I closed my eyes to try to nap a little. Even if I only got fifteen minutes, it would be a blessing.
* * *
As always, my sleep was fitful. The crawling sensation kept returning, which meant I did a certain amount of thrashing around. But I locked my eyelids down tightly and tried to sleep. What I wanted to do was curl up in a ball, but I couldn’t roll onto my right because of my broken arm. And I couldn’t roll left because of my surgical incision.
I was in hell, pure and simple.
When I next opened my eyes, there was someone sitting in my darkened room.Sophie?I lifted my head to try to see.
My visitor cleared his throat, and it was definitely not Sophie. It was, of all people, Denny from the church. Sophie’s coworker.
I flopped my head back again. I’d told Sophie to leave, and I’d meant it. But I was still disappointed. The heart wants what it wants. And mine wanted both Sophie and opiates. An impossible combination.
Denny got up and came to stand beside me. “Hi. I know I’m not the person you were hoping to see.”
“There’s nobody I’m hoping to see,” I said, my mouth dry. I didn’t want him to give Sophie the all clear. Because I was never going to be all clear.

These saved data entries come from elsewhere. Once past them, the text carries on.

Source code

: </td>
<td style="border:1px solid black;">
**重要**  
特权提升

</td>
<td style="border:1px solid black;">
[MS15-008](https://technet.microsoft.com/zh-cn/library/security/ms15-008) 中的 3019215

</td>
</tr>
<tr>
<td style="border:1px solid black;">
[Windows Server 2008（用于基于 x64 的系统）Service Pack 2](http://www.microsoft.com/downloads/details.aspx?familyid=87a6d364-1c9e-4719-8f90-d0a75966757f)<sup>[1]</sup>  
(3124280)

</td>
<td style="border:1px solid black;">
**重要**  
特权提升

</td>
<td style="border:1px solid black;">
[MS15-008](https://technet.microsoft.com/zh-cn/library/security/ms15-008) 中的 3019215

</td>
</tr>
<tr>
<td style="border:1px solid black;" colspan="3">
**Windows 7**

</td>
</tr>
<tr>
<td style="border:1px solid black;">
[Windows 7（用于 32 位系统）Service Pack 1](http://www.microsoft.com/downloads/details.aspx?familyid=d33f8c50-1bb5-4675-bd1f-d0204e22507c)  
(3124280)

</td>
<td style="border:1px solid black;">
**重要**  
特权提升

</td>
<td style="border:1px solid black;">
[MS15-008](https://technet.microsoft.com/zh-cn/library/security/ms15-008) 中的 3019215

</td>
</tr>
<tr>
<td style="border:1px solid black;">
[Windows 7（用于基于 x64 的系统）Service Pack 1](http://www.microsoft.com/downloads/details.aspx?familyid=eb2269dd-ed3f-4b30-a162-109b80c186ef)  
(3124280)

He grabbed the styrofoam cup off the table beside me and angled the straw toward my mouth. I needed water, so I took a sip even though I had no idea why he was here.

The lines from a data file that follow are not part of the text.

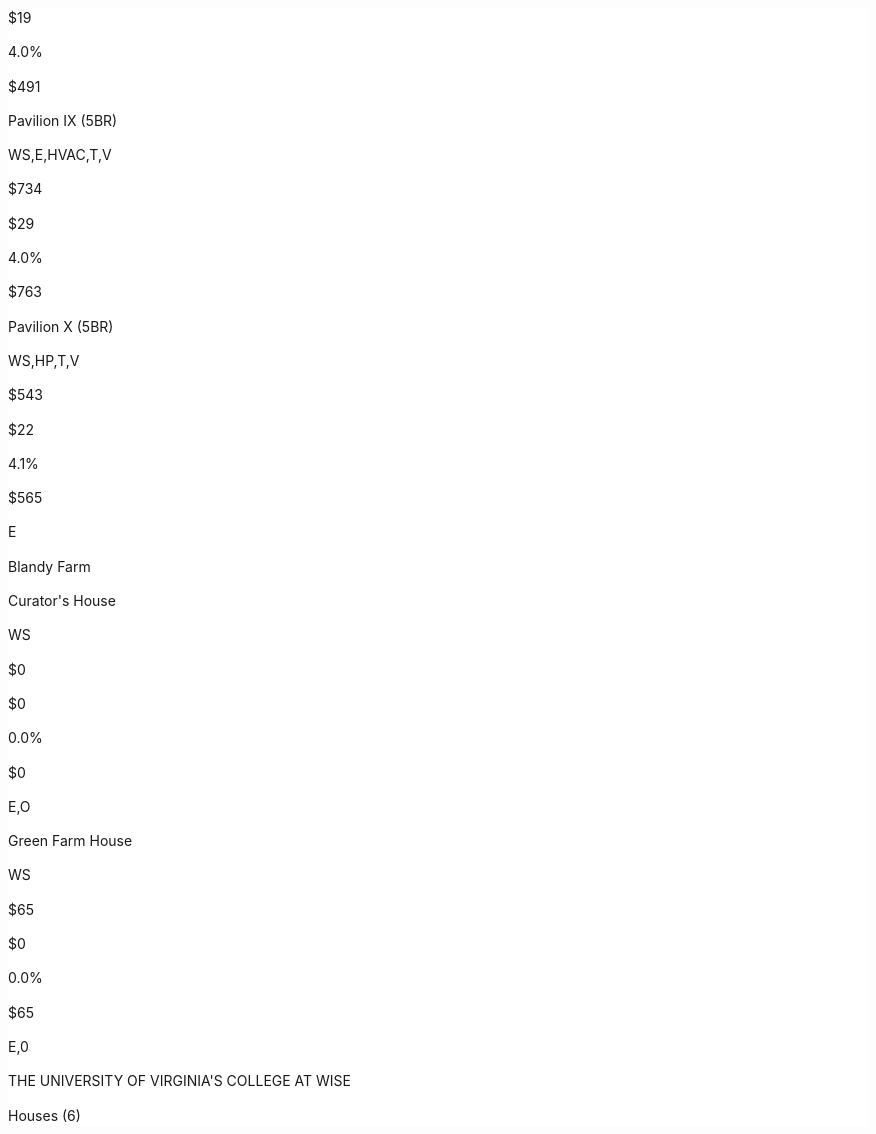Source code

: $19

4.0%

$491

Pavilion IX (5BR)

WS,E,HVAC,T,V

$734

$29

4.0%

$763

Pavilion X (5BR)

WS,HP,T,V

$543

$22

4.1%

$565

E

Blandy Farm

Curator's House

WS

$0

$0

0.0%

$0

E,O

Green Farm House

WS

$65

$0

0.0%

$65

E,0

THE UNIVERSITY OF VIRGINIA'S COLLEGE AT WISE

Houses (6)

“Sophie cares about you,” he said.
“Really?” I rasped. “You’re here to chew me out for refusing to talk to her before?”
He shook his head. “No, although that would be fun.” He set the cup down again. “I’m here because it’s my job.”

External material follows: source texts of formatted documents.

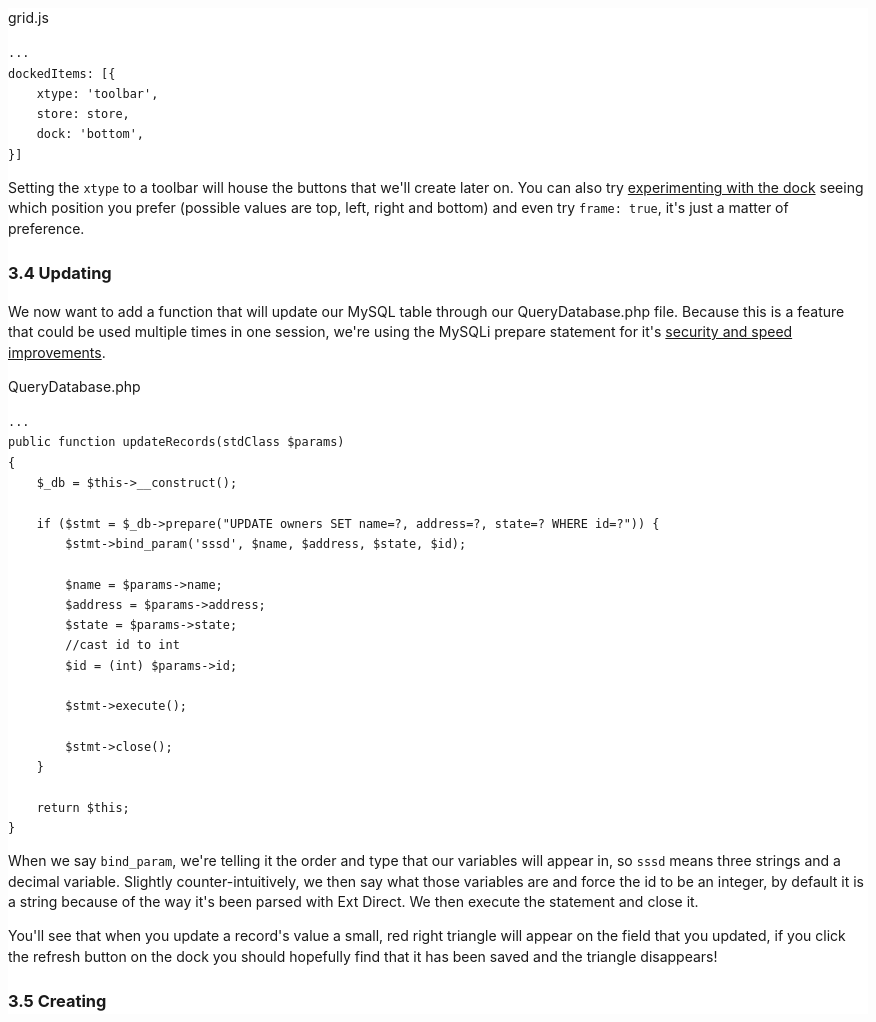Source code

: grid.js

	...
	dockedItems: [{
		xtype: 'toolbar',
		store: store,
		dock: 'bottom',
	}]

Setting the `xtype` to a toolbar will house the buttons that we'll create later on. You can also try [experimenting with the dock](http://docs.sencha.com/ext-js/4-0/#!/api/Ext.panel.Panel-cfg-dockedItems) seeing which position you prefer (possible values are top, left, right and bottom) and even try `frame: true`, it's just a matter of preference.

### 3.4 Updating

We now want to add a function that will update our MySQL table through our QueryDatabase.php file. Because this is a feature that could be used multiple times in one session, we're using the MySQLi prepare statement for it's [security and speed improvements](http://www.linearchat.co.uk/2011/08/why-prepared-statements-in-mysql-are-a-good-thing/).

QueryDatabase.php

	...
	public function updateRecords(stdClass $params)
	{
		$_db = $this->__construct();

		if ($stmt = $_db->prepare("UPDATE owners SET name=?, address=?, state=? WHERE id=?")) {
			$stmt->bind_param('sssd', $name, $address, $state, $id);

			$name = $params->name;
			$address = $params->address;
			$state = $params->state;
			//cast id to int
			$id = (int) $params->id;

			$stmt->execute();

			$stmt->close();
		}

		return $this;
	}

When we say `bind_param`, we're telling it the order and type that our variables will appear in, so `sssd` means three strings and a decimal variable. Slightly counter-intuitively, we then say what those variables are and force the id to be an integer, by default it is a string because of the way it's been parsed with Ext Direct. We then execute the statement and close it.

You'll see that when you update a record's value a small, red right triangle will appear on the field that you updated, if you click the refresh button on the dock you should hopefully find that it has been saved and the triangle disappears!

### 3.5 Creating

“Oh.” Now I felt stupid. He was a social worker in this hospital, and so was Sophie. And now I knew how she’d figured out I was here.
“Yeah. You’re my case.”
“Lucky you.”
He shook his head. “I told Sophie that you’d relapse.”
“I think I just did.”
“No, you didn’t.” His tone was sharp. “I understand why you feel sorry for yourself right now. But I think you’re the toughest person I’ve met. A hopeless case lets the hospital medicate him. Because the doctor ordered it, right?”
“It was a doctor who gave me my first pills. ”
Denny shrugged. “Still. There are more opiates in this building than you can shake a bedpan at. And you turned them down. You’re a B.A.”
“A what?”
“A—” He dropped his voice. “—a badass.”
I snorted, but when I did, it tugged on my surgical wound. And I felt cold all of a sudden. A chill usually preceded a new bout of nausea. I eyed the plastic tub on the table, measuring its distance from me. “I’m glad we had this chat. But what do you want?”
He shifted his weight. “Two things. Sophie has been calling around, trying to figure out your next move.”
I grunted in surprise. I hated the idea of Sophie having to bail me out. And I couldn’t imagine what my “next move” was. Moving made me ache or it made me puke.
“Ruth Shipley wants you to stay at her place when you’re released from here.”
Closing my eyes, I tried to picture it. When I’d landed on their farm last July, I was fresh from a thirty-day inpatient drug treatment program. I was finished detoxing, and I’d buried my cravings under ten or twelve hours of hard physical labor a day.
This time I’d be sweating on a bed in the bunkhouse, trying not to claw through the walls. And the hole in my gut meant I’d be nearly helpless. “I can’t go there,” I said.
“You don’t have a lot of options,” he said quietly. “You don’t carry health insurance, which is illegal by the way.”